State officials have also scrambled to sign up new doctors and clinics to replace Planned Parenthood. Women who previously went to Planned Parenthood clinics will now have to use the agency's web site to find a new state-approved doctor.
On Friday, HHSC officials acknowledged they are unsure whether the new doctors can pick up Planned Parenthood's caseload in all parts of the state.
Linda Edwards Gockel, a spokesman for the Texas Health and Human Services Commission, said Monday that the new state program will launch as planned on Tuesday.
"We have more than 3,500 doctors, clinics and other providers in the program and will be able to continue to provide women with family planning services while fully complying with state law," she said. "We welcome Planned Parenthood's help in referring patients to providers in the new program."
Democratic lawmakers continued to question whether women will have to wait longer for appointments and services.

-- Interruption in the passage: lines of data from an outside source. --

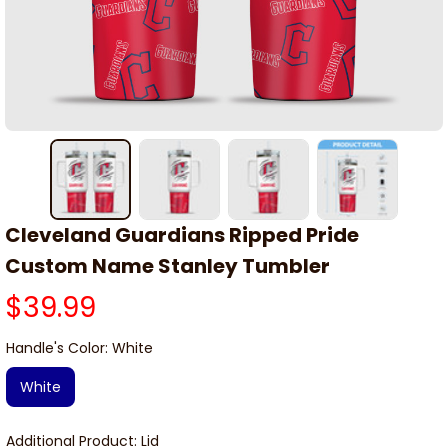
Cleveland Guardians Ripped Pride 
Custom Name Stanley Tumbler
$39.99
Handle's Color: White
White
Additional Product: Lid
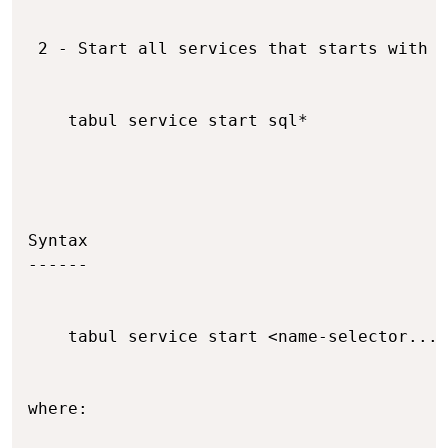
 2 - Start all services that starts with s
    tabul service start sql*

Syntax

------

    tabul service start <name-selector...>

where:
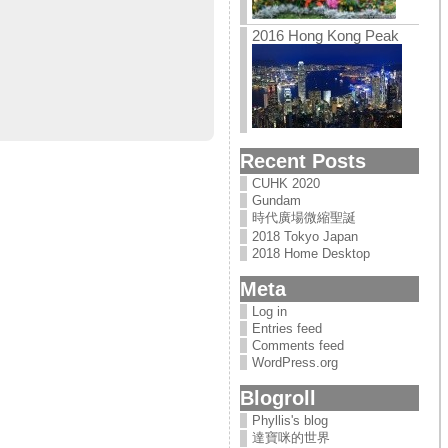
2016 Hong Kong Peak
Recent Posts
CUHK 2020
Gundam
時代廣場微縮聖誕
2018 Tokyo Japan
2018 Home Desktop
Meta
Log in
Entries feed
Comments feed
WordPress.org
Blogroll
Phyllis's blog
達寶咪的世界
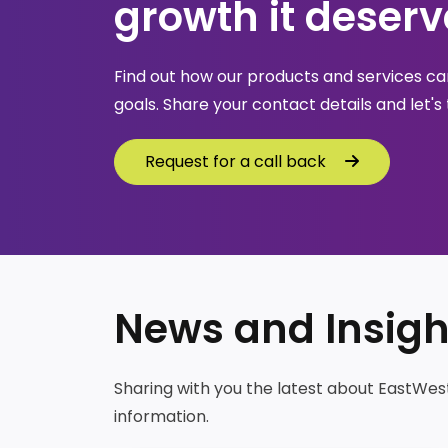
growth it deserv
Find out how our products and services can
goals. Share your contact details and let's 
Request for a call back
Request for a call back
News and Insigh
Sharing with you the latest about EastWes
information.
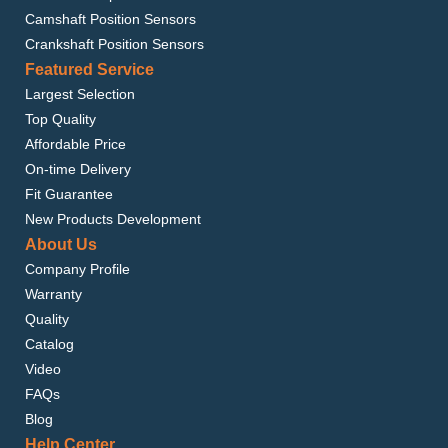
Camshaft Position Sensors
Crankshaft Position Sensors
Featured Service
Largest Selection
Top Quality
Affordable Price
On-time Delivery
Fit Guarantee
New Products Development
About Us
Company Profile
Warranty
Quality
Catalog
Video
FAQs
Blog
Help Center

"I vehemently disagree with the state's efforts to blacklist a qualified provider and, thereby, interfere with a woman's right to choose her own provider," said state Rep. Donna Howard, D-Austin. "I will be submitting a letter to the Texas Health and Human Services Commission, requesting a list of approved providers to gauge the outreach of the new program, and ensure that all qualified women throughout the state have access to its services."
Another hearing is scheduled with a different judge for Jan. 11, where Planned Parenthood will again ask for an injunction to receive state funding.